#### TEXTO FORNECIDO

No programa Roda Viva da TV Cultura, o candidato oposicionista à Presidência da República, Geraldo Alckmin, disse que ?o governo não deve ter 100% de ações das estatais?. O tema é interessante e deve ser discutido. Mesmo porque as privatizações foram um dos principais assuntos desta campanha e Lula as condenou com veemência, embora alguns governadores petistas tenham privatizado em seus governos, e Alckmin, por motivos eleitorais mais do que por convicção, tenha se postado contra a entrega de estatais à iniciativa privada. Defendia-se das insinuações eleitoreiras de que iria privatizar o Banco do Brasil, a Caixa Econômica e a Petrobras, o que no subconsciente do eleitorado, mais do que em suas convicções, seria um crime de lesa-pátria.

########

Responda com base no texto sobre Alckmin e as privatizações:
(a) Em que programa e em que emissora Alckmin fez sua declaração sobre as estatais?
(b) Quem condenou as privatizações com veemência durante a campanha?
(c) Quais estatais Alckmin iria privatizar, segundo as insinuações de que se defendia?
O material abaixo não tem relação com o texto.

#### MATERIAL ARMAZENADO

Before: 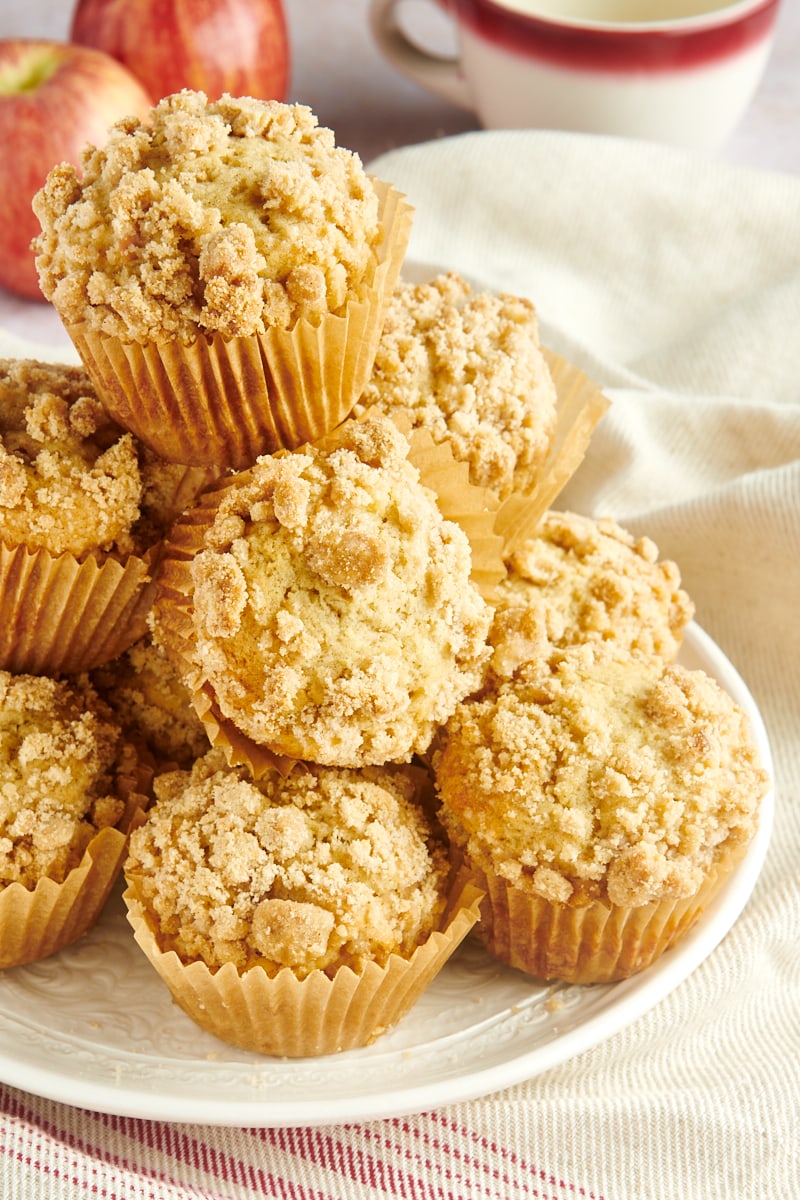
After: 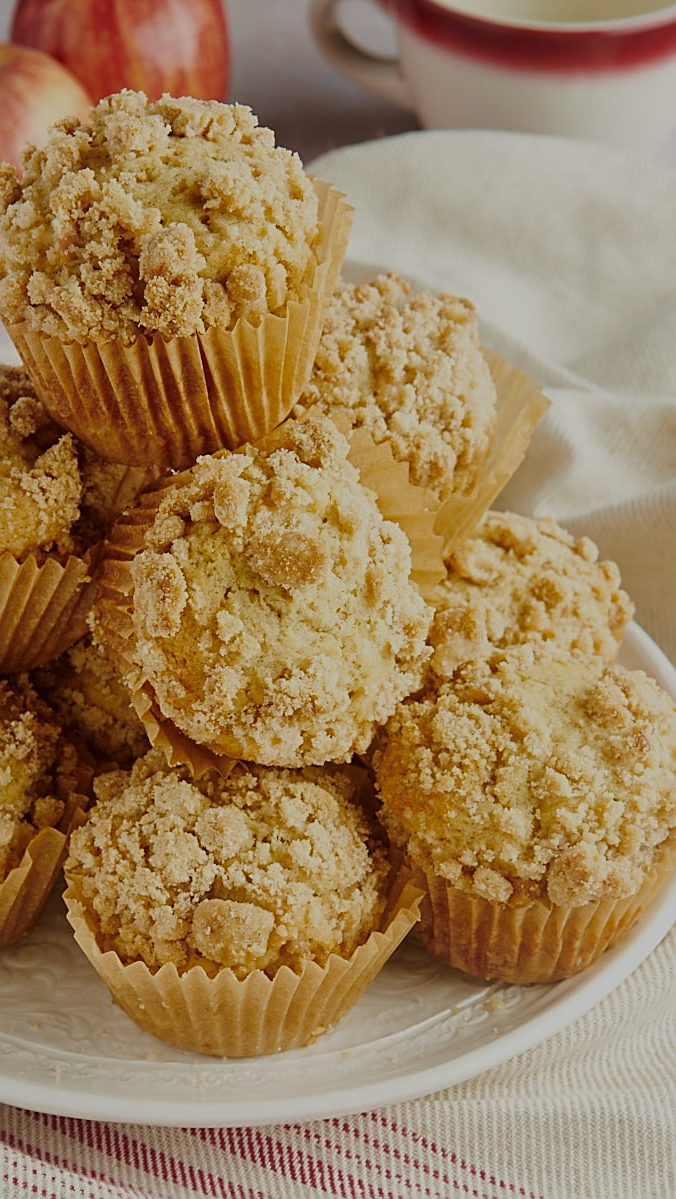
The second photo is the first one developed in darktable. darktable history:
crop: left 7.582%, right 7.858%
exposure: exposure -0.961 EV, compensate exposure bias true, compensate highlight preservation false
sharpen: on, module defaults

########
#### MATERIAL ARMAZENADO

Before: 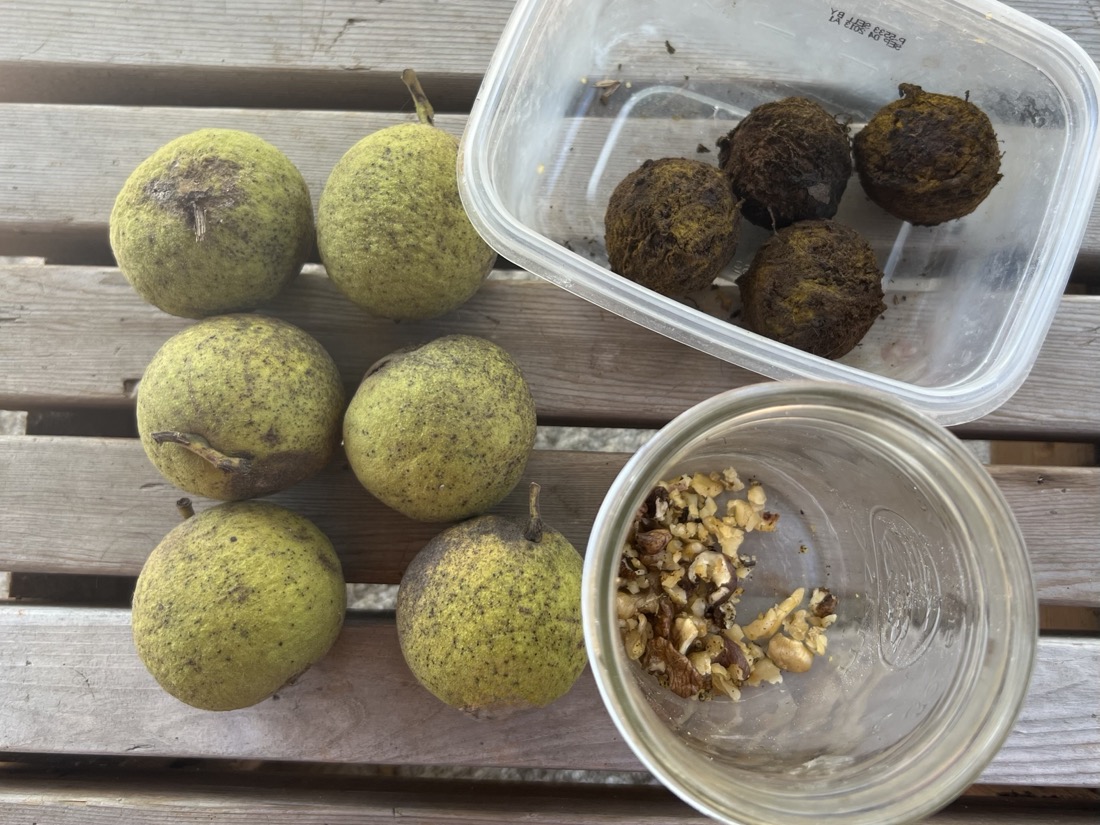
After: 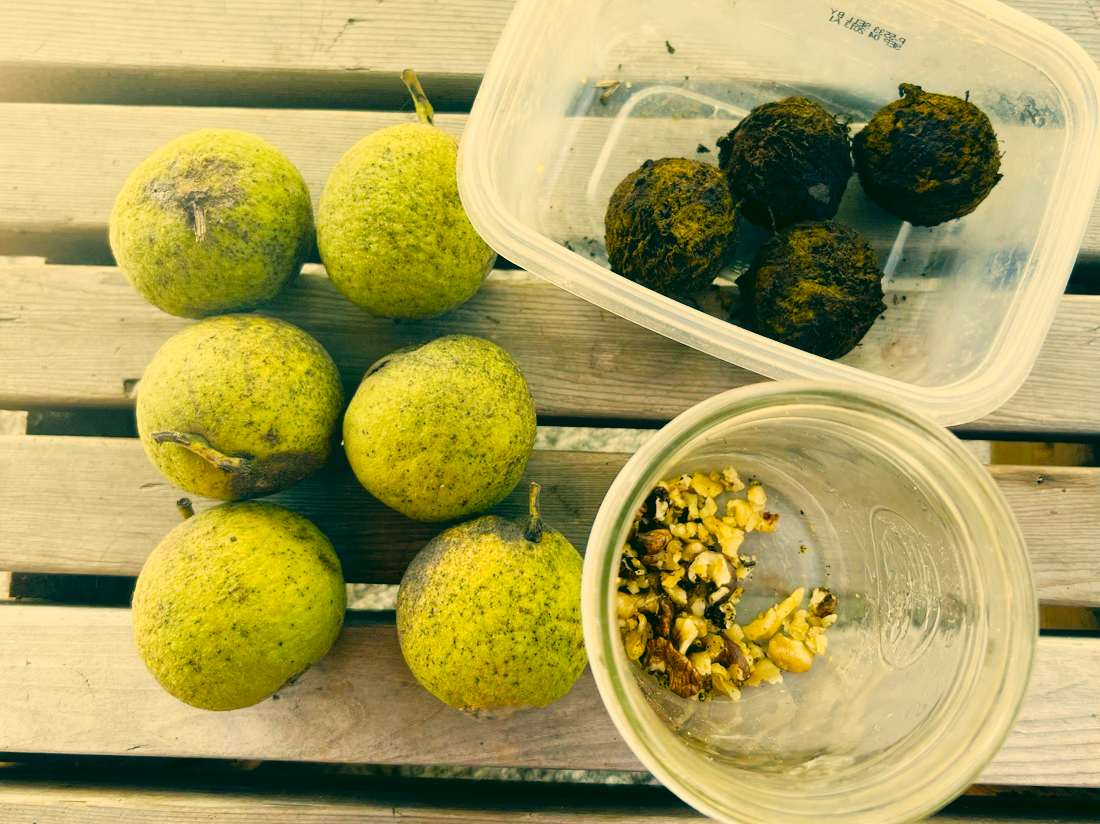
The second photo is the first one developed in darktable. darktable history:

########

RESPOSTA DESENVOLVIDA:
(a) No programa Roda Viva, da TV Cultura.
(b) Lula.
(c) O Banco do Brasil, a Caixa Econômica e a Petrobras.